### COMPLETE THE FOLLOWING:
a) Answer these questions about the electronic signature guide, one answer per line:
(i) What sum does it give as an example of a substantial financial commitment?
(ii) Which three levels of electronic signature does the eIDAS Regulation define?
(iii) Which signature level enjoys a presumption of legal validity in court proceedings?
b) Carry the electronic signature guide forward from its final heading, writing the section that explains what an Advanced Electronic Signature is.

### EXCERPT:

----

This guide helps you understand when to use QES versus AES for your most important business agreements, ensuring your contracts are legally binding, compliant, and enforceable across jurisdictions.

Brief summary:

  • High-value contracts: Agreements with significant financial, legal, or strategic impact requiring enhanced security and legal certainty
  • AES vs QES: Advanced Electronic Signature offers strong authentication with flexibility; Qualified Electronic Signature provides maximum legal equivalence to handwritten signatures under eIDAS
  • Legal framework: Both comply with eIDAS regulation, but QES enjoys presumption of legal validity in court proceedings
  • When to use AES: Commercial agreements, NDAs, employment contracts where convenience and cost-effectiveness matter
  • When to use QES: Regulated transactions, real estate deeds, banking agreements requiring highest legal assurance

What Are High-Value Contracts?

High-value contracts are business agreements that carry significant consequences for your organisation. These aren't defined solely by monetary value—though that's often a factor—but by their strategic importance, legal complexity, or regulatory requirements.

Typical characteristics of high-value contracts include:

  • Substantial financial commitments (e.g., contracts exceeding £100,000 or involving long-term payment obligations)
  • Long-term business relationships with key clients or strategic partners
  • Agreements subject to strict regulatory oversight (financial services, healthcare, real estate)
  • Contracts involving intellectual property transfer or licensing
  • Documents requiring enforceability across multiple jurisdictions

Examples include merger and acquisition agreements, commercial property leases, large-scale procurement contracts, loan agreements, and executive employment contracts.

The stakes are high: an invalid signature or disputed contract can result in financial losses, litigation costs, and damaged business relationships.

Understanding Electronic Signature Levels: QES and AES

The eIDAS Regulation (EU) n°910/2014 defines three levels of electronic signature: Simple Electronic Signature (SES), Advanced Electronic Signature (AES), and Qualified Electronic Signature (QES). For high-value contracts, only AES and QES provide sufficient security and legal certainty.

Both AES and QES offer multi-factor authentication, audit trails, and tamper-evident technology. However, they differ in certification requirements, legal presumption, and implementation complexity.

What is an Advanced Electronic Signature (AES)?

----

### Keypoint coordinate data:
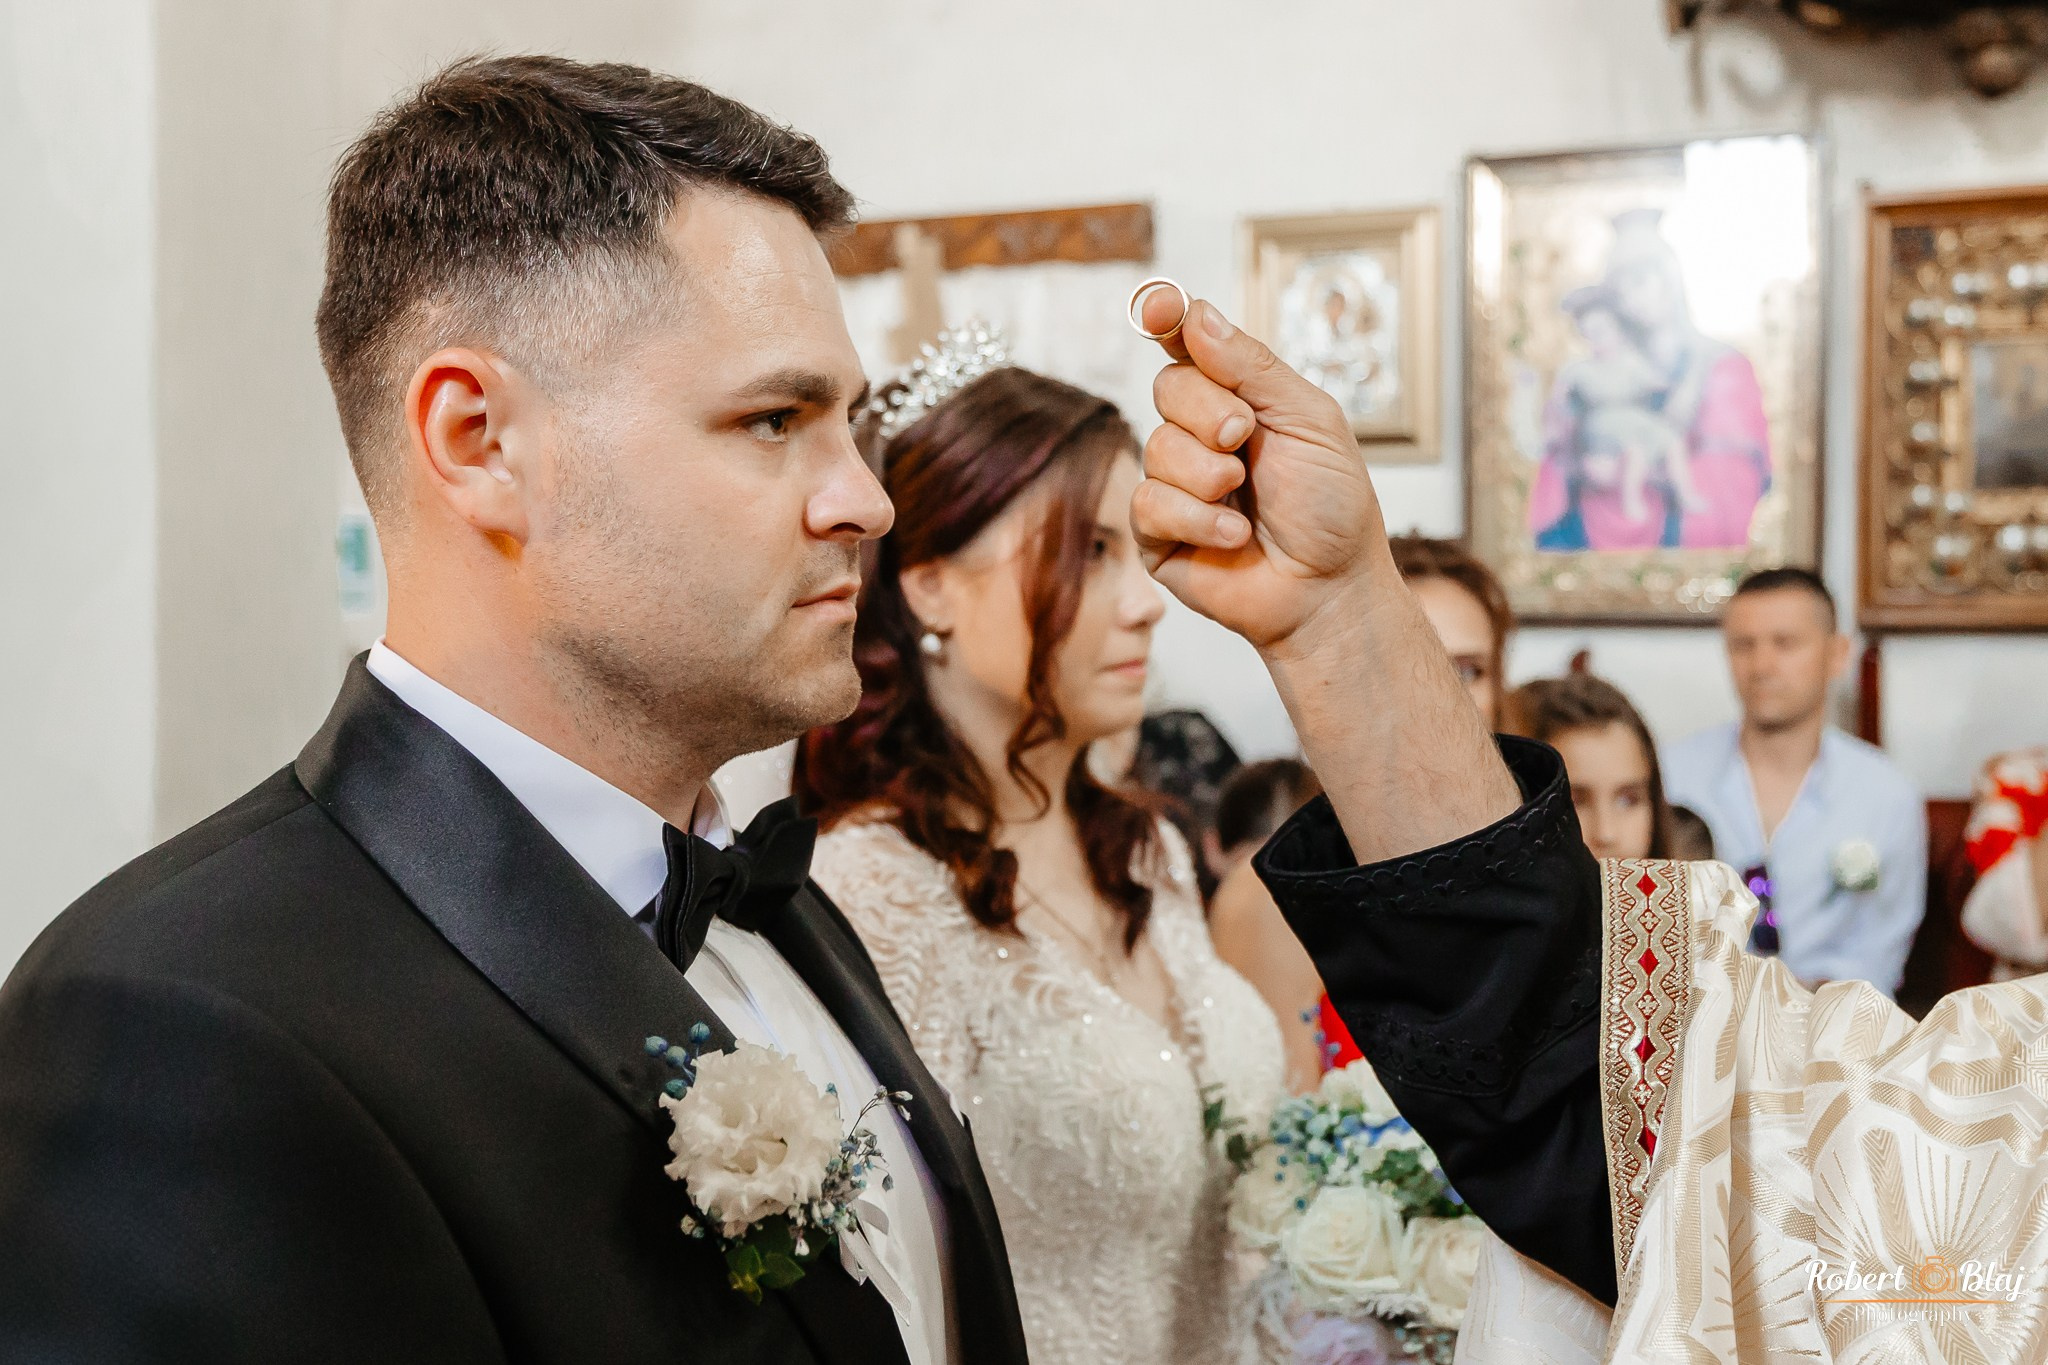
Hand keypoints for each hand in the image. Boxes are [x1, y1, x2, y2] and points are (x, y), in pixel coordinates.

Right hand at [1129, 293, 1394, 655]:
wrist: (1330, 588)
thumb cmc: (1331, 508)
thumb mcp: (1309, 420)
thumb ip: (1253, 367)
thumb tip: (1196, 315)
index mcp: (1240, 396)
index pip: (1190, 343)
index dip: (1168, 317)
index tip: (1159, 307)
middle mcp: (1201, 432)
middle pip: (1168, 386)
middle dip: (1210, 413)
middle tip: (1246, 440)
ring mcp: (1176, 482)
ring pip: (1157, 447)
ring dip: (1210, 475)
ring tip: (1248, 502)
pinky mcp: (1157, 532)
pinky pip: (1148, 502)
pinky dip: (1199, 518)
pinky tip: (1235, 536)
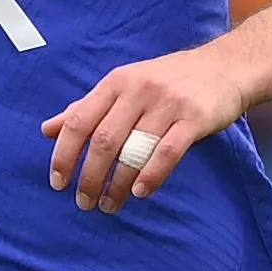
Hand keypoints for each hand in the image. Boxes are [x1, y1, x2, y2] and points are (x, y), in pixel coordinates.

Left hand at [42, 47, 247, 212]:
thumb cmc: (167, 81)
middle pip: (104, 140)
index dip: (64, 154)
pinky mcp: (195, 118)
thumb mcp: (123, 86)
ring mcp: (168, 103)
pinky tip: (140, 192)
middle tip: (84, 202)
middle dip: (90, 177)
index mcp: (116, 82)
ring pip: (134, 150)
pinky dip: (151, 176)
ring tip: (110, 204)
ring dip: (118, 184)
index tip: (58, 182)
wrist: (224, 67)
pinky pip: (168, 152)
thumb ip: (87, 108)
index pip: (79, 120)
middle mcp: (139, 90)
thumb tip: (47, 130)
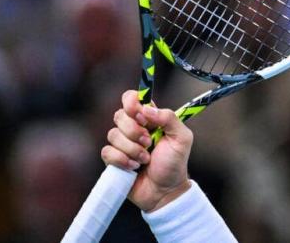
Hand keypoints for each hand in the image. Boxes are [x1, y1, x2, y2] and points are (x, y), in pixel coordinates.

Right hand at [101, 90, 193, 211]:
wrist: (165, 191)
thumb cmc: (175, 163)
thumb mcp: (182, 138)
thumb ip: (169, 118)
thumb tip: (147, 108)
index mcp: (149, 118)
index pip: (131, 98)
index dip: (132, 103)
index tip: (142, 117)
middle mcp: (133, 128)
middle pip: (119, 115)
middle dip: (135, 131)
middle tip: (149, 142)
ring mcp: (122, 144)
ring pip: (113, 135)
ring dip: (132, 149)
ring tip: (145, 159)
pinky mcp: (113, 159)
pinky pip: (107, 152)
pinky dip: (122, 160)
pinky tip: (134, 167)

----

### RESULTS:
a)
(i) Contracts exceeding £100,000.
(ii) Simple Electronic Signature (SES), Advanced Electronic Signature (AES), and Qualified Electronic Signature (QES).
(iii) The Qualified Electronic Signature (QES).

b)
An Advanced Electronic Signature is an electronic signature that meets four specific security requirements under eIDAS Article 26, providing strong authentication without requiring certified hardware devices.

An AES must meet four specific requirements:

  1. Uniquely linked to the signatory: The signature is created using data that the signatory can use with a high level of confidence under their sole control
  2. Capable of identifying the signatory: The signature enables identification of the person signing
  3. Created using signature creation data: Data used by the signatory to create the electronic signature
  4. Linked to signed data: Any subsequent change to the data is detectable

AES provides strong authentication through methods such as SMS one-time passwords (OTP), email verification, or mobile app authentication. It offers a practical balance between security, user experience, and cost.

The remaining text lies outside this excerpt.